_RECORDS FOR THIS TASK_
================================
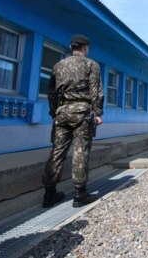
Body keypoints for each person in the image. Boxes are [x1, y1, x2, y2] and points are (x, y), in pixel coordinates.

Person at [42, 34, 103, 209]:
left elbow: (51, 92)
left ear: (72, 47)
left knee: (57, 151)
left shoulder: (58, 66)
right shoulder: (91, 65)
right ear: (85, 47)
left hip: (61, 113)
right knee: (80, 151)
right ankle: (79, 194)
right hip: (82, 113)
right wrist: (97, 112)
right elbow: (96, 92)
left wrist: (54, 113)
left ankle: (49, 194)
================================
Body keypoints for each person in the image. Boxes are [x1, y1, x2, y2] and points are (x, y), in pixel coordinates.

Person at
================================
_WORK REQUEST_
Going back over the entries above, copy word for word every line from the one that has "left shoulder: (58, 66)" on through the one that has "left ankle: (49, 194)".

_ANSWER BOX_
left shoulder: (58, 66)
right shoulder: (91, 65)
right ear: (85, 47)
left hip: (61, 113)
right knee: (80, 151)
right ankle: (79, 194)
right hip: (82, 113)
right wrist: (97, 112)
right elbow: (96, 92)
left wrist: (54, 113)
left ankle: (49, 194)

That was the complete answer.